By Ezzedine Said
Agence France PresseJune 9, 2001
Arasat Street is the "embargo-free" zone of Baghdad, where wealthy punters are spoilt for choice among exclusive restaurants and fashion boutiques that belie 11 years of sanctions against Iraq.
This is where spanking new German and Japanese sedans outnumber the bangers that ply the streets of the rest of Iraq. At Al Mizan (The Scales), bow-tied waiters in red-and-white-striped waistcoats thread their way swiftly around the tables, as fountains and soft lights reflect in a pool outside. "Most of our regular clientele are well-off Iraqis or foreigners," said the manager, Abdel Jaber Al Bahraini.
The average meal price of just over five dollars is way out of reach for most Iraqis, in a country where the average salary in the public sector is less than $10 a month. "Even before the embargo, Iraq did not have restaurants of this standard," said Bahraini, looking back at the days before U.N. sanctions were slapped on oil-rich Iraq for its August 1990 invasion of Kuwait.
Rania, 26, was seated near the pool with three friends for a girls' night out.
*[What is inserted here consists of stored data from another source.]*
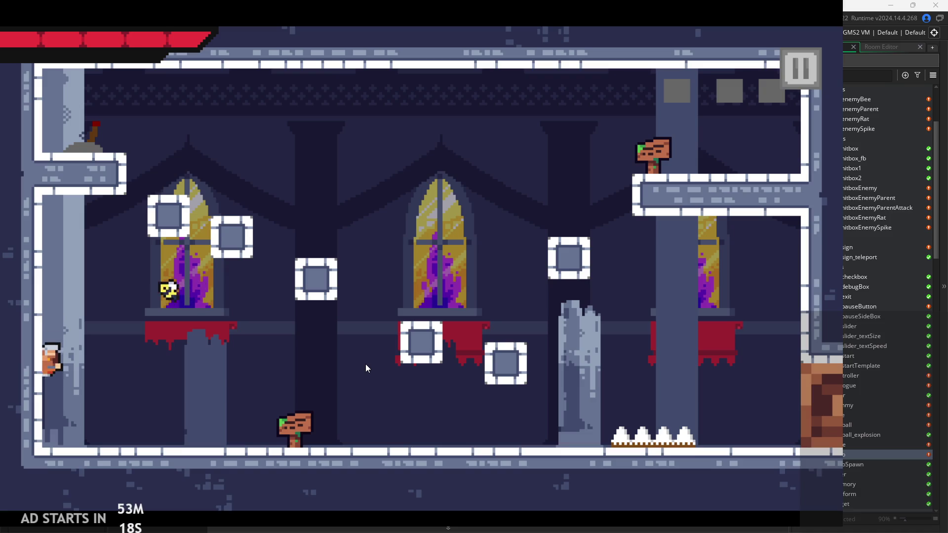
click(800, 68)
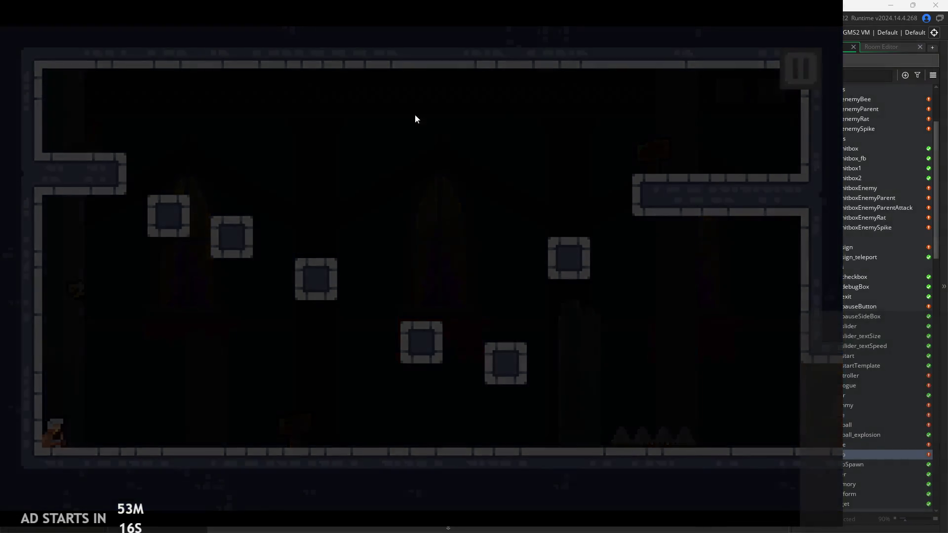
Enable the Debug Stats overlay, resume, and test a wall slide, wall jump and sword combo
click(189, 155)
click(798, 69)
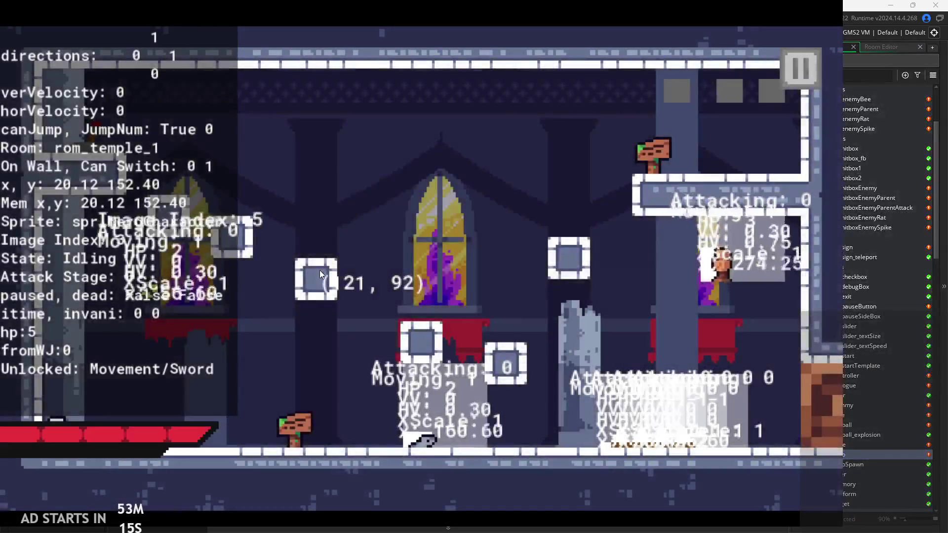
key(space)
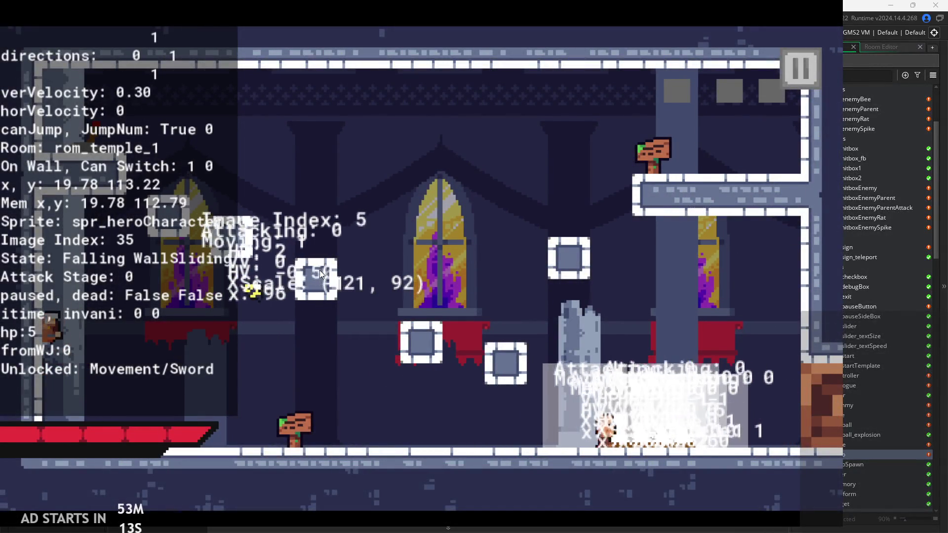
key(space)
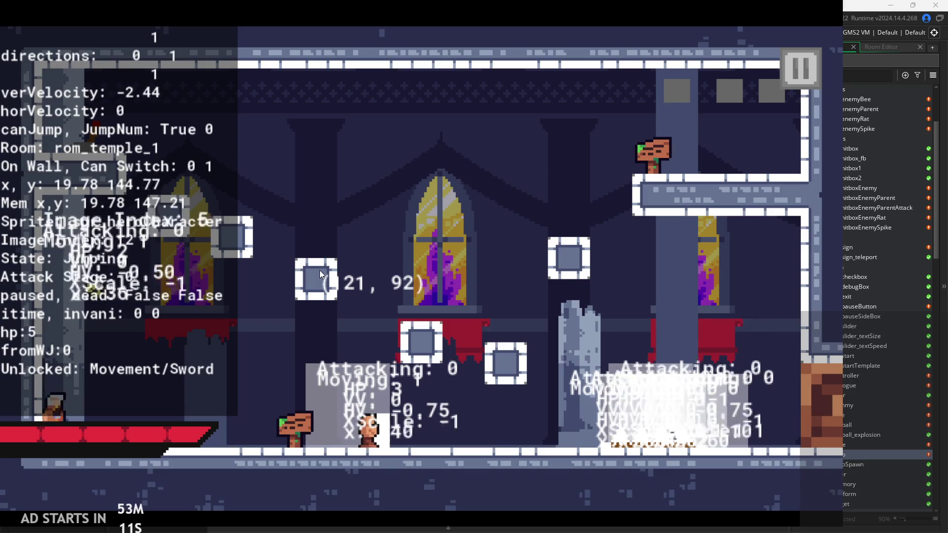
key(Right)
click(351, 265)
click(356, 265)
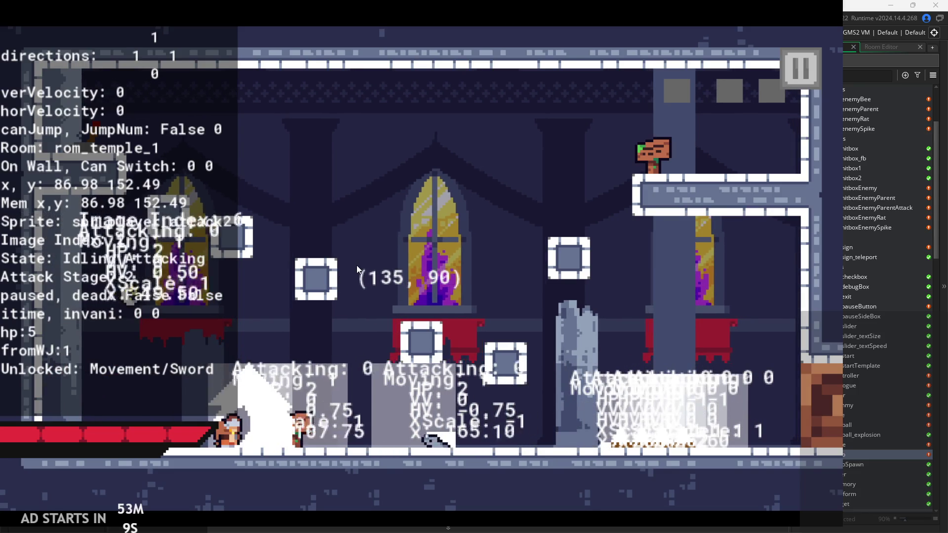
Test running left and right with sword combos, including mid-air attacks while falling
key(Right)
click(375, 262)
click(397, 257)
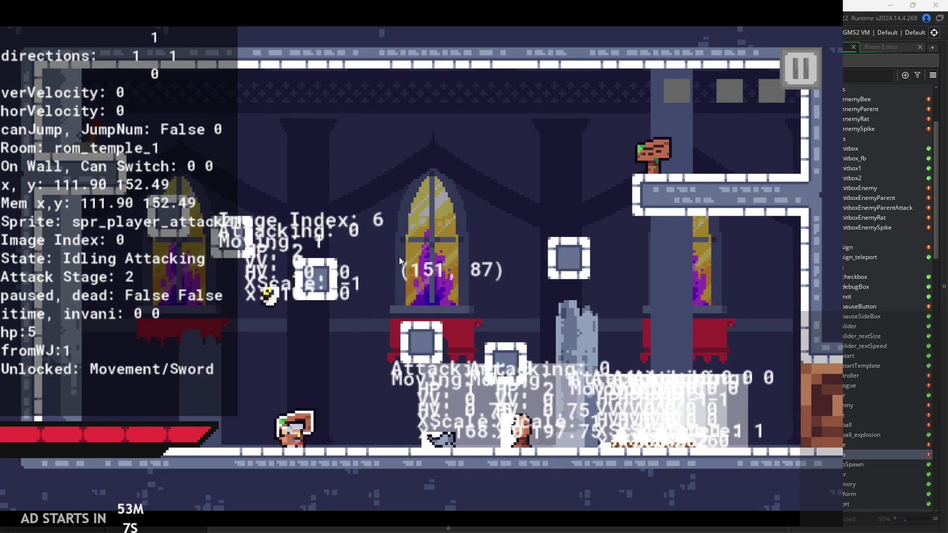
key(Right)
key(Left)
click(399, 256)
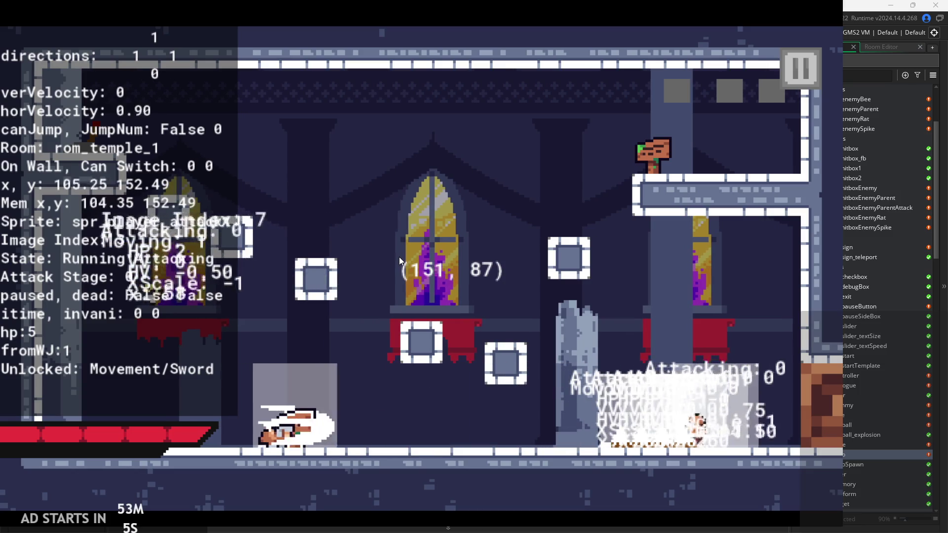
click(399, 257)
key(Right)
key(Left)
key(Right)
They were not shy to join male diners seeking company in exchange for a free drink or meal. "I often come here, most of the time for a snack or a cup of coffee," said Rania, who wore heavy makeup, tight black trousers and a blouse with a low neckline.
"I have relatives abroad who send me these clothes, and I only wear them to come to this part of town," said the graduate of Baghdad's school of fine arts. "We've put the embargo behind us. It has turned into a kind of routine."
Having long since adapted to life under sanctions, some diners carried long-range cordless phones that for Iraqis are substitutes for the mobiles that have yet to reach the country.
The upmarket strip started to take shape five years ago but it only really took off three years later, as the embargo began to unravel and a class of nouveau riche emerged from fortunes made in trading with Iraq's neighbors.
Britain and the United States are now trying to tighten a weapons ban on Iraq and controls on smuggling outside a U.N. program, while abolishing the embargo on civilian trade. Iraq has rejected the so-called system of "smart" sanctions that would put the squeeze on the leadership in Baghdad.
While a battle is being waged at the United Nations over the future of sanctions, Baghdadis flock to Arasat Street at night to catch a glimpse of the fancy restaurants or do some window-shopping. "I would need to use up five years worth of savings to bring my family to one of these restaurants," sighed a passing civil servant.
Seated in another restaurant, 43-year-old Khaled Attwan smoked a nargileh, or water pipe, and sipped tea as he retraced his life and recollected a quarter of a century spent in Europe.
"I like it so much in Baghdad, especially in this part of town, that I don't want to go back to France where I've left my wife and son," said Attwan, who returned to his homeland in April 2000.
The Syrian manager of the restaurant, Khaldoun Mjali, explained that "Iraqis want to enjoy themselves, and here in this street they can do that," while acknowledging it was out of reach for Iraq's impoverished middle class.
Outside, waiters shooed off a black-clad old beggar woman as shoeshine boys waited patiently for customers to emerge.